Give only the number of lines in these records that contain the word "from".
====== EXERCISE DATA
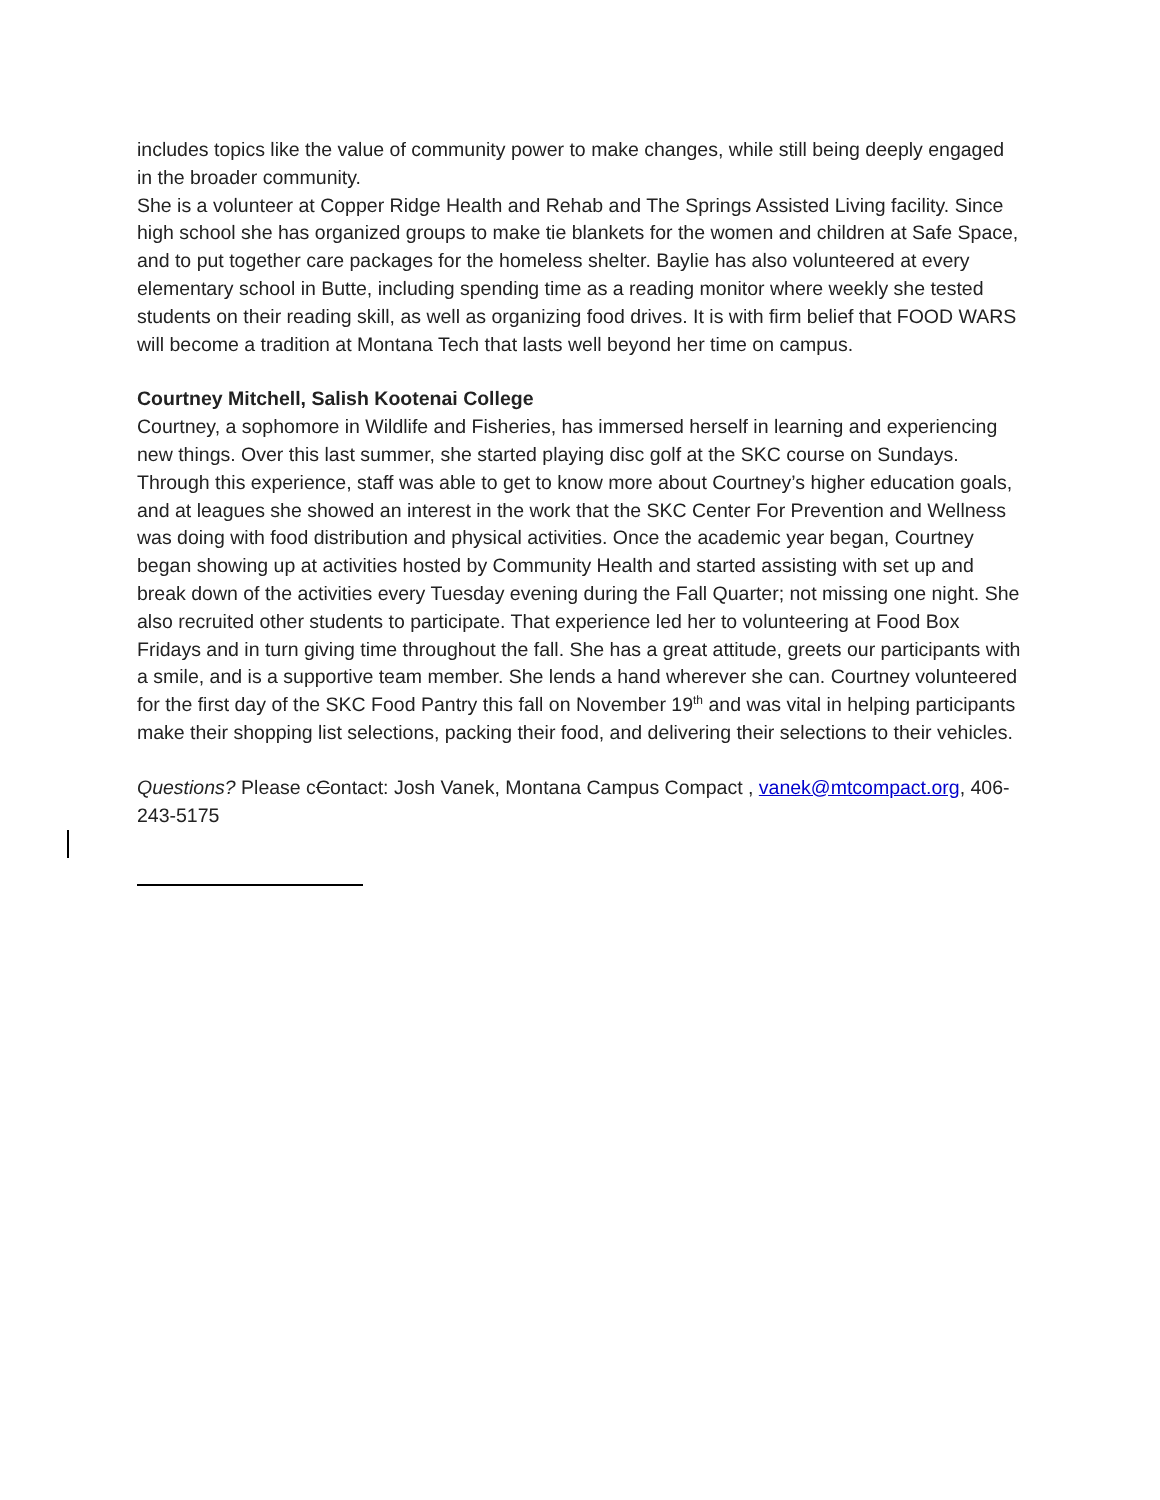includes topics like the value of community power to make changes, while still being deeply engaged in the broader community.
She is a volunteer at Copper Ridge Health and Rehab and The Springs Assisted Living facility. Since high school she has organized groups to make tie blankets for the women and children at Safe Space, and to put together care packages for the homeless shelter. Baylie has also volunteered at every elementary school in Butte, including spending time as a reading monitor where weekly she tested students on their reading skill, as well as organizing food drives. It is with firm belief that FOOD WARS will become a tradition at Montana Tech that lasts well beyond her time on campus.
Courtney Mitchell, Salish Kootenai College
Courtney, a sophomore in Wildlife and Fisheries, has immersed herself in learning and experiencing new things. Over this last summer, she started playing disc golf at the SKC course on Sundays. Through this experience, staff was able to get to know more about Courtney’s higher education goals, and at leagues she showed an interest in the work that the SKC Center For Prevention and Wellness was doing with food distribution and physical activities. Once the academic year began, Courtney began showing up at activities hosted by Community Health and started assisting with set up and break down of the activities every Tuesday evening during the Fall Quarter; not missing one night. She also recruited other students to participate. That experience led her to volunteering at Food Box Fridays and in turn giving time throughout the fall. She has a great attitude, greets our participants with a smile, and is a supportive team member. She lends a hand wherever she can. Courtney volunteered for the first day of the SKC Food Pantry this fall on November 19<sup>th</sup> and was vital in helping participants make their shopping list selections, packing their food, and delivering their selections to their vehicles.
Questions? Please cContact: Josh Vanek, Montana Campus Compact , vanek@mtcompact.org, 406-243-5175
============
====== EXERCISE DATA
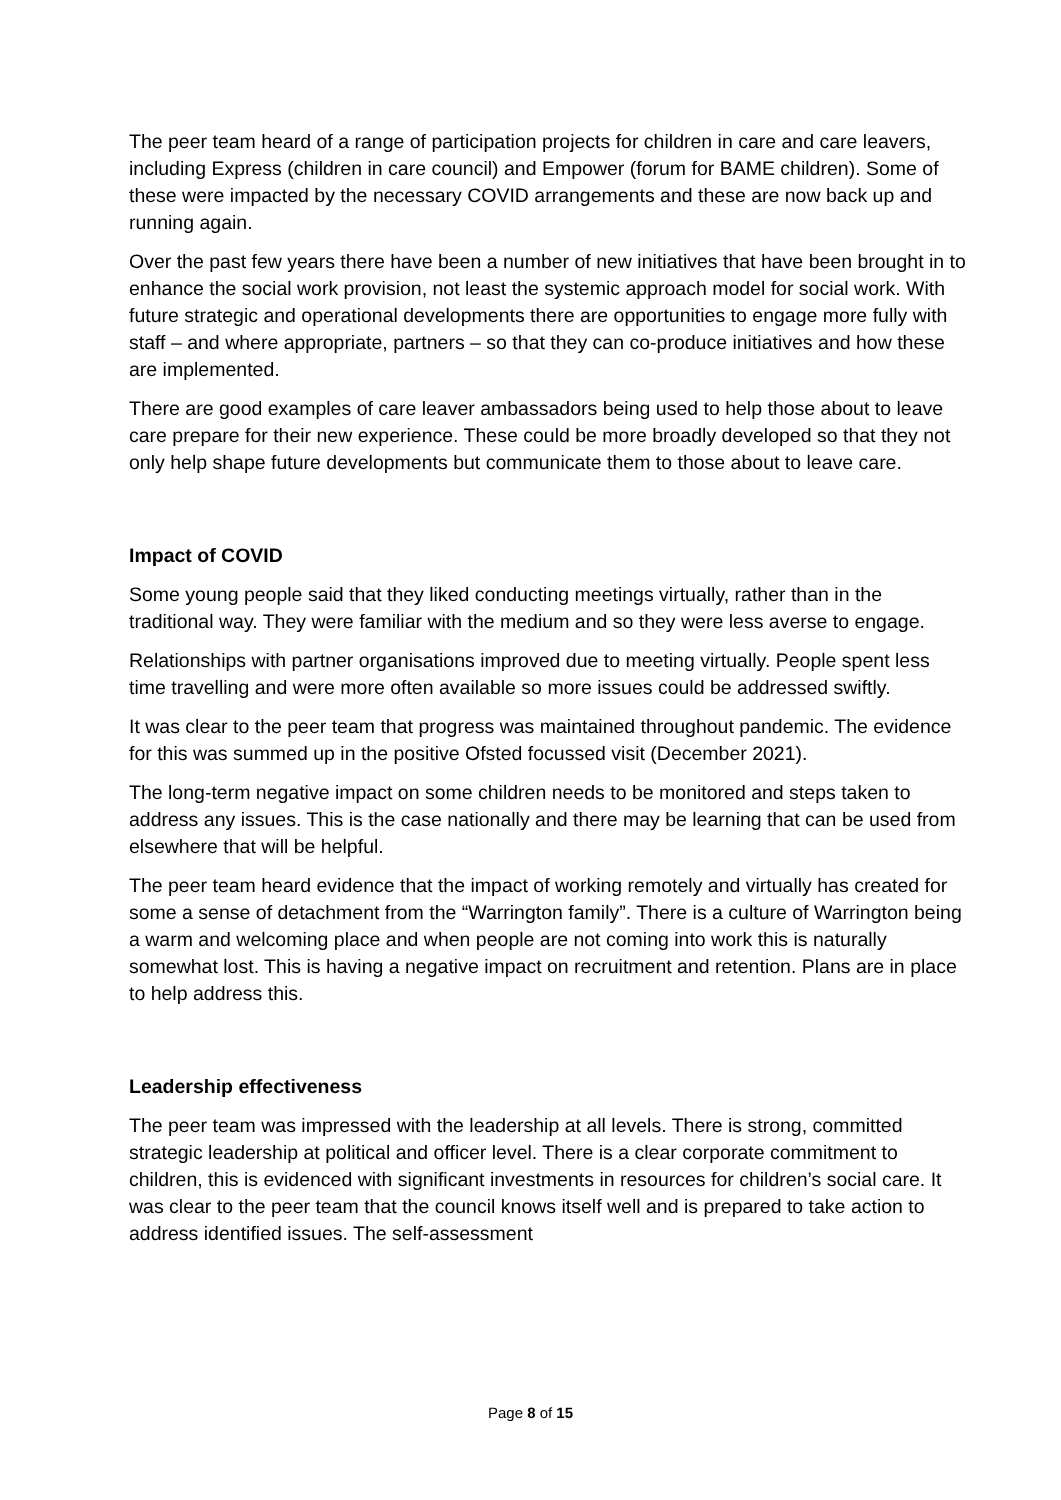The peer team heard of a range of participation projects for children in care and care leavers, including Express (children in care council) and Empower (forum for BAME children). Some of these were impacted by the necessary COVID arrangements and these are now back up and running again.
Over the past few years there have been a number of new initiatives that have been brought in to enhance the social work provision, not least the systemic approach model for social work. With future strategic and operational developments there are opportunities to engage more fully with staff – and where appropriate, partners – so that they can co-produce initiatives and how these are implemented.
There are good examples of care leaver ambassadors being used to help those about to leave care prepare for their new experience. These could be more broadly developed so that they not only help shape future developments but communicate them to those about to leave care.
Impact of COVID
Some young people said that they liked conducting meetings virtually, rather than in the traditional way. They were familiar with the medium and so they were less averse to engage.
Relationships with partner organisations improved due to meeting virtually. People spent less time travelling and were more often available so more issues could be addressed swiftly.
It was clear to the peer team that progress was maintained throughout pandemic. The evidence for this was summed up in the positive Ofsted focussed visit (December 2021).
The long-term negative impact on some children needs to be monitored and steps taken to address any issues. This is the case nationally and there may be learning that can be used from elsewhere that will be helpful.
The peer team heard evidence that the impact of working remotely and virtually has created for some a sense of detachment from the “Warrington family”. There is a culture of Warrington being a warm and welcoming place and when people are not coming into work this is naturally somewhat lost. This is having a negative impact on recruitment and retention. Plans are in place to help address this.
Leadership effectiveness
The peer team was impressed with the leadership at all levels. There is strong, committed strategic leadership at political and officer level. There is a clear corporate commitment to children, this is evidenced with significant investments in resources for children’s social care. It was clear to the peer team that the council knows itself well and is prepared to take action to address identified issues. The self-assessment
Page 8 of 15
============
SOLVED EXERCISE – 2